-------- MATERIAL SUPPLIED

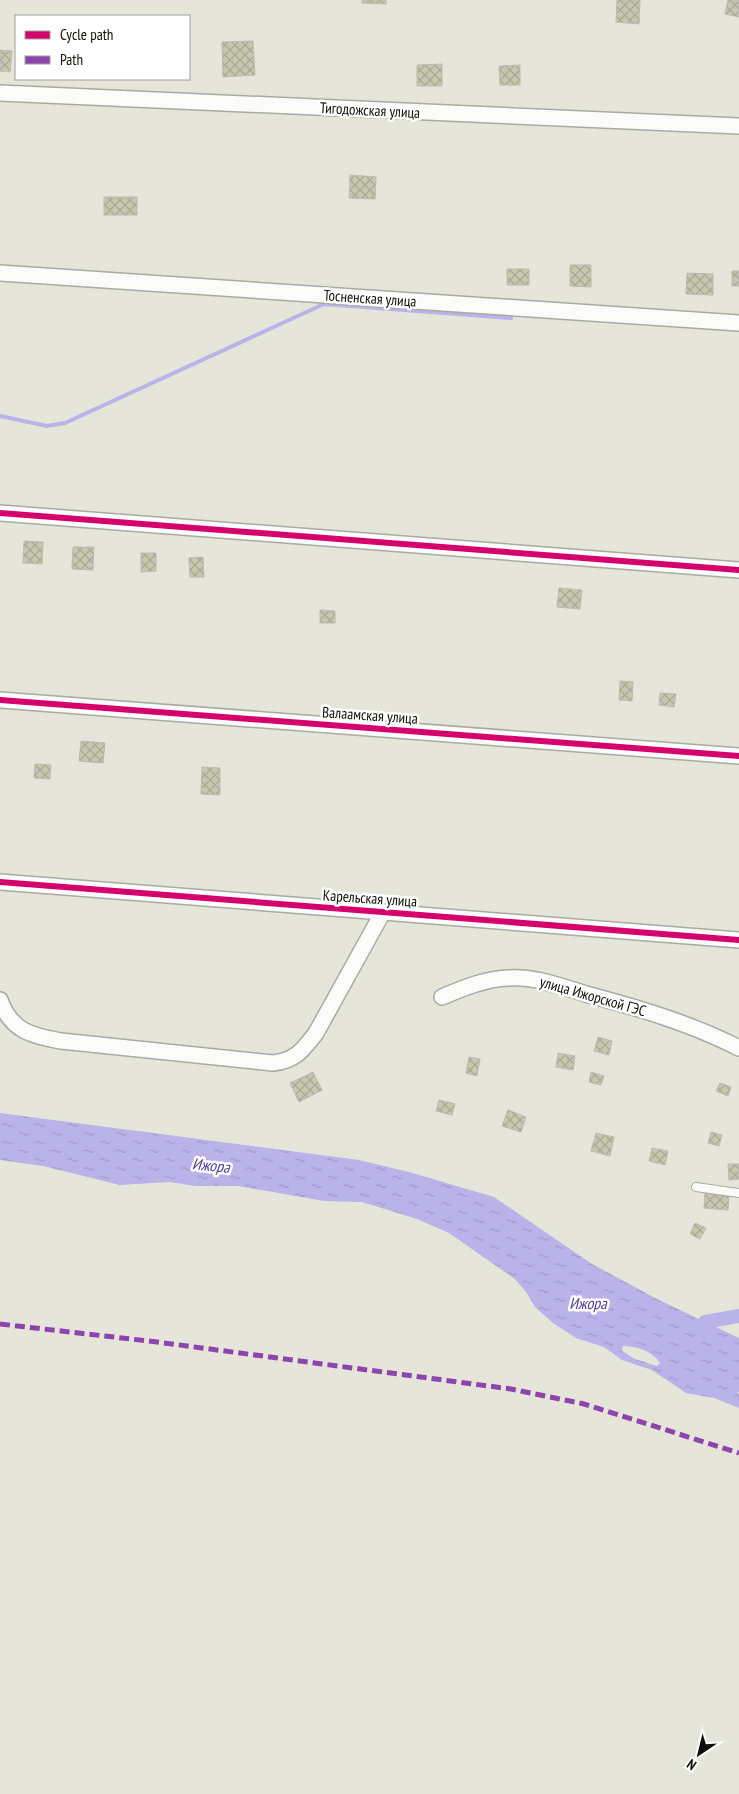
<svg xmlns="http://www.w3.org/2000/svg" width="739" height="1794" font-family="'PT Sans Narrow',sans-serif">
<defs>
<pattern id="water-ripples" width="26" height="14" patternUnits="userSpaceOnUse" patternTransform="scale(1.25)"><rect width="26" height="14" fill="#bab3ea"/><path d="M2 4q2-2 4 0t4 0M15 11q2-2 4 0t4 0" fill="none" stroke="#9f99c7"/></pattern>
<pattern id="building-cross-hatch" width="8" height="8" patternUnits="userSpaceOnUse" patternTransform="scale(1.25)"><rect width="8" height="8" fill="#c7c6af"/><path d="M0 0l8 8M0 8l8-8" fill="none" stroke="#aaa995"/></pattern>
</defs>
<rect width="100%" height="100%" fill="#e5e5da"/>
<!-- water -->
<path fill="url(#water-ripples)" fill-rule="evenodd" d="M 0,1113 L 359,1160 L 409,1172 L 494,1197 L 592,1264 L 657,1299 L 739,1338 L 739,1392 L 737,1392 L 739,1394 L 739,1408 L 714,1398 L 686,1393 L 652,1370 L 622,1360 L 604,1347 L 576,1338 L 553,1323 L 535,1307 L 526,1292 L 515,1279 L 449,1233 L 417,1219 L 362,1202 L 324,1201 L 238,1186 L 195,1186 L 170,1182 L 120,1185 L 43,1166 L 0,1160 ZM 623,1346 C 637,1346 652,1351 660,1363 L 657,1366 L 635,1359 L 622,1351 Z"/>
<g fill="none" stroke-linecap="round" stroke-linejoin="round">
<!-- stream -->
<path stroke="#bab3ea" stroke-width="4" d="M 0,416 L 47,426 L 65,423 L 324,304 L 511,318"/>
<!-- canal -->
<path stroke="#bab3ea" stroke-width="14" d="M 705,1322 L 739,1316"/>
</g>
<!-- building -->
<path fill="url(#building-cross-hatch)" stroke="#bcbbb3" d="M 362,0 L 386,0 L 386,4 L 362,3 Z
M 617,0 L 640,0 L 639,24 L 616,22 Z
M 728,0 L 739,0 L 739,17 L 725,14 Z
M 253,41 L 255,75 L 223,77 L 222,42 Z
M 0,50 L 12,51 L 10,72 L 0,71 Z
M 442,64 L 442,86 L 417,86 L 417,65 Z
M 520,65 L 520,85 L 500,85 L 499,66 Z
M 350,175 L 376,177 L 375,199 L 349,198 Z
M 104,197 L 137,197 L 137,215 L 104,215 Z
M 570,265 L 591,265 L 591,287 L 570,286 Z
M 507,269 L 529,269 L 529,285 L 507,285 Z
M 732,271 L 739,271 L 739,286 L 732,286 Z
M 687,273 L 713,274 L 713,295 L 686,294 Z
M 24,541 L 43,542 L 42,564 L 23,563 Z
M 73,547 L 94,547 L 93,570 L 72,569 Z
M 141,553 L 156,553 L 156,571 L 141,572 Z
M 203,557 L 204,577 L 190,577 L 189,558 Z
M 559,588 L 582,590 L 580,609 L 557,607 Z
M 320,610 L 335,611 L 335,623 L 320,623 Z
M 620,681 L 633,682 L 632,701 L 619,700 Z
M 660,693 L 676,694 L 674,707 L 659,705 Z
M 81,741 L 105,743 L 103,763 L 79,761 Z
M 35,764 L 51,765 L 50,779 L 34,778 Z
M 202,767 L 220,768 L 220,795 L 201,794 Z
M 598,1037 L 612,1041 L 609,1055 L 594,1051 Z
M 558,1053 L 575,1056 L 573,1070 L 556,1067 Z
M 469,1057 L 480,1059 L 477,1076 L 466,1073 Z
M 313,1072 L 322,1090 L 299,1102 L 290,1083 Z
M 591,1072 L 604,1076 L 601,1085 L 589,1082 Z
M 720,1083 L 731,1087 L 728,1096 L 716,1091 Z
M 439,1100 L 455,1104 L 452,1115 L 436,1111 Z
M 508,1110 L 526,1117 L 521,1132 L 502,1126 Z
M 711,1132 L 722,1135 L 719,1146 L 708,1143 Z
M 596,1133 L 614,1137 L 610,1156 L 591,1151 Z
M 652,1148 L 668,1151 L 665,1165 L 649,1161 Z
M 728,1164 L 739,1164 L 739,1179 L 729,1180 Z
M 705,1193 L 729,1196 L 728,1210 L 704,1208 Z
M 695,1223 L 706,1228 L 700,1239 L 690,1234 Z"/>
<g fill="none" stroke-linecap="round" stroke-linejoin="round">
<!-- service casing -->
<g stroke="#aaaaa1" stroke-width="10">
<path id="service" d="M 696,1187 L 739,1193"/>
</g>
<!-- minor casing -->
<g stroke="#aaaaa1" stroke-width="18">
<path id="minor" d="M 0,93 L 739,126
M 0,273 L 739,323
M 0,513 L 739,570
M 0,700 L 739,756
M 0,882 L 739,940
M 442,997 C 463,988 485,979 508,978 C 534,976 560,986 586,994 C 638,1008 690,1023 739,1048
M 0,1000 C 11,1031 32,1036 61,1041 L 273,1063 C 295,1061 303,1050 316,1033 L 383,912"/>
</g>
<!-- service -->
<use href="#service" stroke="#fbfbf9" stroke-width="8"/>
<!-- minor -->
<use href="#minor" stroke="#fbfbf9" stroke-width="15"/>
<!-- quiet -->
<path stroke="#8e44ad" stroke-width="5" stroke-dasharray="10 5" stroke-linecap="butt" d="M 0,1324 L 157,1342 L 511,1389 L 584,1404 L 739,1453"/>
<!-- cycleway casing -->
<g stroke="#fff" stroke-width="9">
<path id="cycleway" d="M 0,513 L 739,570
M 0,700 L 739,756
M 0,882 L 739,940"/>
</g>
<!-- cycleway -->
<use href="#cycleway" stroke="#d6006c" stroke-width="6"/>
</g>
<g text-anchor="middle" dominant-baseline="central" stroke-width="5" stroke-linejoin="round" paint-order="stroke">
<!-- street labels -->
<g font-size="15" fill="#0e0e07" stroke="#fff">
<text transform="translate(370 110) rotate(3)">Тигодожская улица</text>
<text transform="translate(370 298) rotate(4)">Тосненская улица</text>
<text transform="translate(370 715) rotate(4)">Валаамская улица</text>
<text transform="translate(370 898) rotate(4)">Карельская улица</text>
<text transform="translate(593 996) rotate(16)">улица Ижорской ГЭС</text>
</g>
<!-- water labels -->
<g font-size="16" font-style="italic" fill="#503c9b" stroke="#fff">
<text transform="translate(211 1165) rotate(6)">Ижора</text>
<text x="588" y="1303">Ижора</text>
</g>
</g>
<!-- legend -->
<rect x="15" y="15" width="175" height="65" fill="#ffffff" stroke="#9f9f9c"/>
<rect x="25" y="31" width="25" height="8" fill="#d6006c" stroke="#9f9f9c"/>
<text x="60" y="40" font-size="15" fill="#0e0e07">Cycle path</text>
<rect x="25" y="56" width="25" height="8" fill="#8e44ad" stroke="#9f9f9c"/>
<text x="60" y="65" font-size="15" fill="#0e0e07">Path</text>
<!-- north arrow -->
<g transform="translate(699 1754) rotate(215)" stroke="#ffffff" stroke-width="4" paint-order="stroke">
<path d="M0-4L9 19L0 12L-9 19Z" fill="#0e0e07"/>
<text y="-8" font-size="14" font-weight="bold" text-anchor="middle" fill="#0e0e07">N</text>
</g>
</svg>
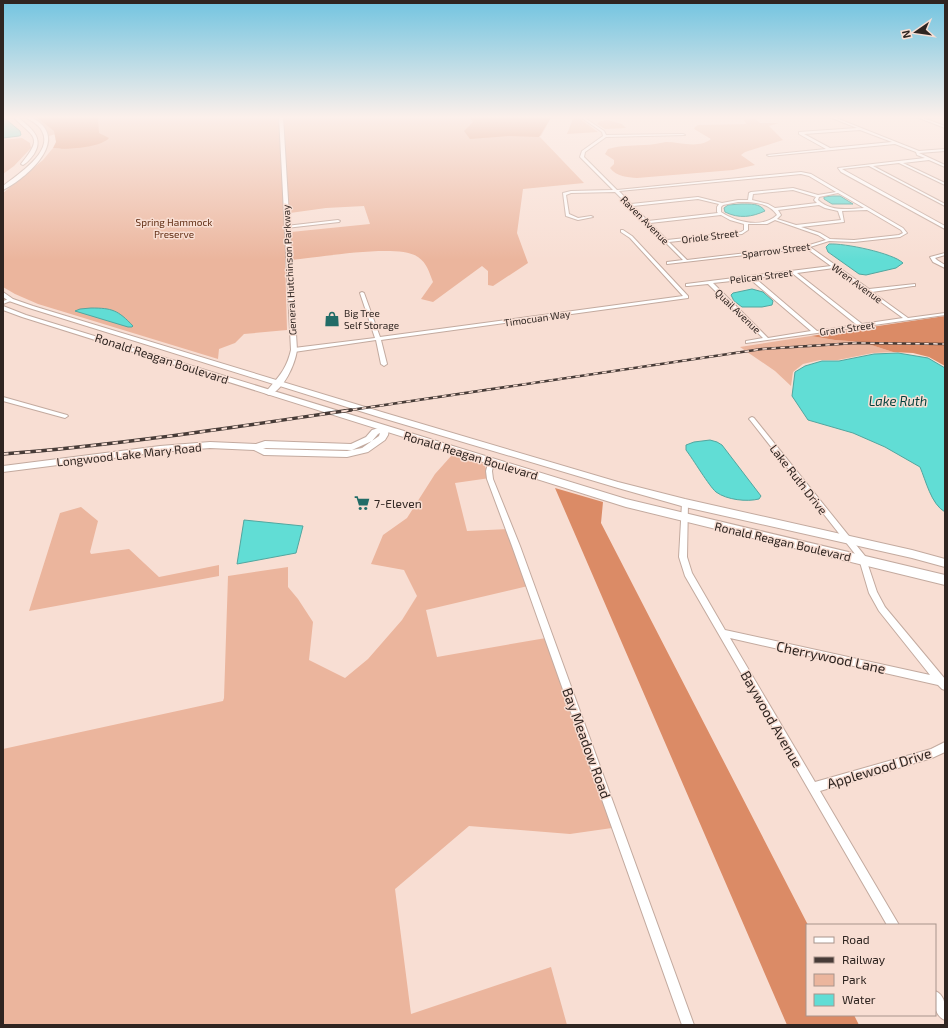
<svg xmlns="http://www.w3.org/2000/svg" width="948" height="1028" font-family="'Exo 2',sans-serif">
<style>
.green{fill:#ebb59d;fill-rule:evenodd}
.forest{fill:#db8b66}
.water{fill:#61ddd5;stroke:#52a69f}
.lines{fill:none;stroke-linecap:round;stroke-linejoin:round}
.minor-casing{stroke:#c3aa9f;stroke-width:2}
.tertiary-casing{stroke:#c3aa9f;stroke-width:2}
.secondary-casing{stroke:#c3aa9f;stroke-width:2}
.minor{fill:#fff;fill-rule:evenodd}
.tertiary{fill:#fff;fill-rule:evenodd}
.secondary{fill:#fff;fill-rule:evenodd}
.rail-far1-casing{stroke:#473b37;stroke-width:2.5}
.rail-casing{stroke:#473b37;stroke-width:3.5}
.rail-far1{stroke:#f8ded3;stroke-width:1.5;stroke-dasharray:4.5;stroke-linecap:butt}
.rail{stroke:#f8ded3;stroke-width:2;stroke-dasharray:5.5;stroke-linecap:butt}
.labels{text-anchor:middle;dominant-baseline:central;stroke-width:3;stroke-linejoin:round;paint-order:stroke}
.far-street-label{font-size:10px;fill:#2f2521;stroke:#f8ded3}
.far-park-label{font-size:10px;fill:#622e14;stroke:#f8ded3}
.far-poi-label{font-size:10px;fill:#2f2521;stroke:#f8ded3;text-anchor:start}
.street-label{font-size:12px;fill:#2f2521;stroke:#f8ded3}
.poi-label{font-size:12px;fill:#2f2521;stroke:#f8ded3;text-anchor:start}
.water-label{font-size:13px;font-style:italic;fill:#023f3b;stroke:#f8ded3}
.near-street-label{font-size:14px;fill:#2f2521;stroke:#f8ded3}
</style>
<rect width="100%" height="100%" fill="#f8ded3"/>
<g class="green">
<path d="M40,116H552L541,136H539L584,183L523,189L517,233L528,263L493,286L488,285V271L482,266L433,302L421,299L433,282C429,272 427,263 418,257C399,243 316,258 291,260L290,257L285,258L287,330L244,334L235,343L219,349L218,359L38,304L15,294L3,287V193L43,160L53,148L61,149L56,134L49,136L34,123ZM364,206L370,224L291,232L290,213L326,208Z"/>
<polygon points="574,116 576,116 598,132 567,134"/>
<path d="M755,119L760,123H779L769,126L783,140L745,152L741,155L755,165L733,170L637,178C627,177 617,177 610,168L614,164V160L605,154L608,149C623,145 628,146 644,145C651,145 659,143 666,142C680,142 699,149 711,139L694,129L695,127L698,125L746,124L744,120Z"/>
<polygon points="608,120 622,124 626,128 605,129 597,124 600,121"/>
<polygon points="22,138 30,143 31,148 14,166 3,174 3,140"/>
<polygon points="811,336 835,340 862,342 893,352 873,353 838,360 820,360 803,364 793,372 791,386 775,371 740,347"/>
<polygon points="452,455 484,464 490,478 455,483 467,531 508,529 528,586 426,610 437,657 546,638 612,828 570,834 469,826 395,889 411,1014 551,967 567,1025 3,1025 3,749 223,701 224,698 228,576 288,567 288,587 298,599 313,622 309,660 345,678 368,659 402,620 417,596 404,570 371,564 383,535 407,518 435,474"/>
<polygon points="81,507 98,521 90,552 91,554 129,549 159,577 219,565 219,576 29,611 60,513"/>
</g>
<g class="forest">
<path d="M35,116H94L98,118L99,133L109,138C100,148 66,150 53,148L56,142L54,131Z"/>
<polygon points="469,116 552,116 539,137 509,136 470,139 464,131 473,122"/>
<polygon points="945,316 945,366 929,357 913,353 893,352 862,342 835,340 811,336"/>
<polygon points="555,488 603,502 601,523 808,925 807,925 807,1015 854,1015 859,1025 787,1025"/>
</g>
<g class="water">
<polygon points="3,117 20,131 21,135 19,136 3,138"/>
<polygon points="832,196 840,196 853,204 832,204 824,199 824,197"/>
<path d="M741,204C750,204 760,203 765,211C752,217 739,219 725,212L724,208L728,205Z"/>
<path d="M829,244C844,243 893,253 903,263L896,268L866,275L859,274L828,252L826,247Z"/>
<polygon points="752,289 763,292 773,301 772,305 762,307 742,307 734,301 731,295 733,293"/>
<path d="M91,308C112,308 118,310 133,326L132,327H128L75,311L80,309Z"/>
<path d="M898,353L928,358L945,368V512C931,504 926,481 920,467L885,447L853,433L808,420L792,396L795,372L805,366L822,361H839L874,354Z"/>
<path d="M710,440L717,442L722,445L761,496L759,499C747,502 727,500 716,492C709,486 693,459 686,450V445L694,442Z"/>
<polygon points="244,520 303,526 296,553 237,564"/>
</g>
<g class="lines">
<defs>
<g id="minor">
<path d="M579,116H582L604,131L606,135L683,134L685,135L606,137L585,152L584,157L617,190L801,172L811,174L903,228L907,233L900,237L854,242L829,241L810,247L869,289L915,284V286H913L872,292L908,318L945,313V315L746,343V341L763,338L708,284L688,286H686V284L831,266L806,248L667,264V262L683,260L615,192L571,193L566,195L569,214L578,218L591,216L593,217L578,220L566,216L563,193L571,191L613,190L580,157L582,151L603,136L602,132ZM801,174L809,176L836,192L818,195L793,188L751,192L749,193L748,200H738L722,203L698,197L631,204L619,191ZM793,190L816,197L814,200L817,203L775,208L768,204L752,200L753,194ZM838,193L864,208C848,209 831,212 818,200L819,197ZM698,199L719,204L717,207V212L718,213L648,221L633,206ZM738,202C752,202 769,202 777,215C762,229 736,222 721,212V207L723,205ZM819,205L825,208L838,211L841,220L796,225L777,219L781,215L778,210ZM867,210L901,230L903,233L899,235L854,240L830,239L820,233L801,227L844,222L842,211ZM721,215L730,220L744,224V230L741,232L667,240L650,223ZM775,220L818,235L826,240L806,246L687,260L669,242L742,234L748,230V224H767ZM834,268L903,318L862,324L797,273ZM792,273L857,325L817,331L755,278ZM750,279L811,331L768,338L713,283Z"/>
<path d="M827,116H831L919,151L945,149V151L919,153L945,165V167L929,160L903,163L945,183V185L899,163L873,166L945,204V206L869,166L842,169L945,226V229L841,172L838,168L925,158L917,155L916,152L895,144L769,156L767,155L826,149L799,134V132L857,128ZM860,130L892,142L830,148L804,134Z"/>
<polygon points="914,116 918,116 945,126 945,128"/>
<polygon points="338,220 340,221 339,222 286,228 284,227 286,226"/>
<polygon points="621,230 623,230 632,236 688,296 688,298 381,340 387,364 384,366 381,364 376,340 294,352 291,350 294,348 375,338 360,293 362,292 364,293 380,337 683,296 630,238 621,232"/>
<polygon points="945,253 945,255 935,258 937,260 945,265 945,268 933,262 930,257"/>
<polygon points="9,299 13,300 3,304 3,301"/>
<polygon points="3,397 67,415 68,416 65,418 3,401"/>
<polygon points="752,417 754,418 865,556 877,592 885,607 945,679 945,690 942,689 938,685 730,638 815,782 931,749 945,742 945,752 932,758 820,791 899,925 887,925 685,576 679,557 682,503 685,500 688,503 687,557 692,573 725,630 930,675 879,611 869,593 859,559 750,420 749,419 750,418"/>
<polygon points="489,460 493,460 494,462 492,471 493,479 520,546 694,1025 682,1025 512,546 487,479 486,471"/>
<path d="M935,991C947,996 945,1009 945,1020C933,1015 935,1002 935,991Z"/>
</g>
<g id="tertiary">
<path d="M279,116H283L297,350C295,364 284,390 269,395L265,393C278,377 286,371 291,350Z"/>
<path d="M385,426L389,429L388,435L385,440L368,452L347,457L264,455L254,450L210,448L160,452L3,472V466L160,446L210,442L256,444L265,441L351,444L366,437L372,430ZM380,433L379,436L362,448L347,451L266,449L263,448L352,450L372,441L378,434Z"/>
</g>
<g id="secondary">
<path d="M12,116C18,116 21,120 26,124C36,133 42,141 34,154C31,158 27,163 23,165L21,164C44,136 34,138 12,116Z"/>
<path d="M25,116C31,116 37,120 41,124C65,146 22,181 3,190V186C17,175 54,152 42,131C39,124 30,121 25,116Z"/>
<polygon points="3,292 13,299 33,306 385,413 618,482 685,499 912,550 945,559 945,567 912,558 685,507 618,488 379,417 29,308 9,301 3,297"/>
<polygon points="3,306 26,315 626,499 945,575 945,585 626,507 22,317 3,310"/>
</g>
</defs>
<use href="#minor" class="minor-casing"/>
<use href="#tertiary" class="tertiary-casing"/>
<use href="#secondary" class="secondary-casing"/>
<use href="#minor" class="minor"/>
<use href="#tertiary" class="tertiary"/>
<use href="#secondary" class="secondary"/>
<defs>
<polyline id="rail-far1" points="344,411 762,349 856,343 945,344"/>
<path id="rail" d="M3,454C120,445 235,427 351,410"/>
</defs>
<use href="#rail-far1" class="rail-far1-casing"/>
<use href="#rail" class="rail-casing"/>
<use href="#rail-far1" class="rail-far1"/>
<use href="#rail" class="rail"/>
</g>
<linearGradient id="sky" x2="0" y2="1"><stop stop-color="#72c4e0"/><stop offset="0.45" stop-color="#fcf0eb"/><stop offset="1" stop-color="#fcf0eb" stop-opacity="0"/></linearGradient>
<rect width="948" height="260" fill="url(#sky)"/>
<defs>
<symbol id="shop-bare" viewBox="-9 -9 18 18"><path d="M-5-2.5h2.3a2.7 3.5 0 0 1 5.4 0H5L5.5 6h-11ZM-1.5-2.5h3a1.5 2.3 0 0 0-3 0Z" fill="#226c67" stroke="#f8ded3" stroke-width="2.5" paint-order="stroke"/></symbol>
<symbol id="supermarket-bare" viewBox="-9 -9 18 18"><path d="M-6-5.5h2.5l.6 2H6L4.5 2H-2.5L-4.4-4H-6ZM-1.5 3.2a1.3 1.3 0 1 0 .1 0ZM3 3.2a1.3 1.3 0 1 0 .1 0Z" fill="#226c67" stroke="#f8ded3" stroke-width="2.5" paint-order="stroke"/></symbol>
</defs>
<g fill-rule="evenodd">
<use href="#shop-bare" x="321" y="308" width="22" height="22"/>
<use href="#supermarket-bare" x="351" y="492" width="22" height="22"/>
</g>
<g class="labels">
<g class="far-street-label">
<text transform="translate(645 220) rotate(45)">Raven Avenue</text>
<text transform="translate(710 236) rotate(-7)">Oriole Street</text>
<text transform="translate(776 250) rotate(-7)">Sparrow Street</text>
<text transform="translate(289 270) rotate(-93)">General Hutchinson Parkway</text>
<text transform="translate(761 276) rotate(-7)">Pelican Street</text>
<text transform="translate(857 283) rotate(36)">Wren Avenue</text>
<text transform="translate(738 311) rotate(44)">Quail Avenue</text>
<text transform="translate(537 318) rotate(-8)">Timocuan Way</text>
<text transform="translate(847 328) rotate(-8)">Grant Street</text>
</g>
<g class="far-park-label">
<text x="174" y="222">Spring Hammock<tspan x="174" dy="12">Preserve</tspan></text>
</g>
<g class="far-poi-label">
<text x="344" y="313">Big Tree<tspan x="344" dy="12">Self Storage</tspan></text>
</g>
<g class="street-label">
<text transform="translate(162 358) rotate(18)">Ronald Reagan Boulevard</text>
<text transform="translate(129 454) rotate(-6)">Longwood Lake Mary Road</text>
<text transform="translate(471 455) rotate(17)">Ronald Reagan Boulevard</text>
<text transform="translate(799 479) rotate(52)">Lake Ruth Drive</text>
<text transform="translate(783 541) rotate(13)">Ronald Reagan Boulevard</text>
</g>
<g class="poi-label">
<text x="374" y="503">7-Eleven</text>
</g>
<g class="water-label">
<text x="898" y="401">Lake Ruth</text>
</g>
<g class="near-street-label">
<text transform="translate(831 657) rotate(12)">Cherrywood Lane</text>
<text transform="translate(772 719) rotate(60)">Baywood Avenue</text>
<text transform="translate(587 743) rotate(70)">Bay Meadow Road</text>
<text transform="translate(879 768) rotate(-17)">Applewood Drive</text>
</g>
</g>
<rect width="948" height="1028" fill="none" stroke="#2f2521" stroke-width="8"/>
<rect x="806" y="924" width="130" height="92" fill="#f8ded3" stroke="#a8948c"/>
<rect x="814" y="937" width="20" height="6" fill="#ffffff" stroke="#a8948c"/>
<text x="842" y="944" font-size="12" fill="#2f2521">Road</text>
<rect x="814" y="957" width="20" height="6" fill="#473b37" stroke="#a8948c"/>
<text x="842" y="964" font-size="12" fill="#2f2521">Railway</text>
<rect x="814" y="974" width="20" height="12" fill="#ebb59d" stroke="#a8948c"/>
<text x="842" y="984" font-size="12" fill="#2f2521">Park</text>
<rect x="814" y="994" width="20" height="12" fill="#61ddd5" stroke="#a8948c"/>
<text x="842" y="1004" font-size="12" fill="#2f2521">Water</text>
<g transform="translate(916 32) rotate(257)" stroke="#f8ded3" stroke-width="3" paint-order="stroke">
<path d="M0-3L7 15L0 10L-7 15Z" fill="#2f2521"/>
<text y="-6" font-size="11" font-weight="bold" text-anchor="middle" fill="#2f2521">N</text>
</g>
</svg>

----------------

**TASK DIRECTIONS:** Among the lines above, find the one with "0,1113 L 359,1160" and the one with "M 253,41 L 255,75 L 223,77 L 222,42 Z". Quote both and everything between them, exactly.

**RESULT FOR THIS TASK:**
<path fill="url(#water-ripples)" fill-rule="evenodd" d="M 0,1113 L 359,1160 L 409,1172 L 494,1197 L 592,1264 L 657,1299 L 739,1338 L 739,1392 L 737,1392 L 739,1394 L 739,1408 L 714,1398 L 686,1393 L 652,1370 L 622,1360 L 604,1347 L 576,1338 L 553,1323 L 535,1307 L 526,1292 L 515,1279 L 449,1233 L 417,1219 L 362,1202 L 324,1201 L 238,1186 L 195,1186 L 170,1182 L 120,1185 L 43,1166 L 0,1160 ZM 623,1346 C 637,1346 652,1351 660,1363 L 657,1366 L 635,1359 L 622,1351 Z"/>
<g fill="none" stroke-linecap="round" stroke-linejoin="round">
<!-- stream -->
<path stroke="#bab3ea" stroke-width="4" d="M 0,416 L 47,426 L 65,423 L 324,304 L 511,318"/>
<!-- canal -->
<path stroke="#bab3ea" stroke-width="14" d="M 705,1322 L 739,1316"/>
</g>
<!-- building -->
<path fill="url(#building-cross-hatch)" stroke="#bcbbb3" d="M 362,0 L 386,0 L 386,4 L 362,3 Z
M 617,0 L 640,0 L 639,24 L 616,22 Z
M 728,0 L 739,0 L 739,17 L 725,14 Z
M 253,41 L 255,75 L 223,77 L 222,42 Z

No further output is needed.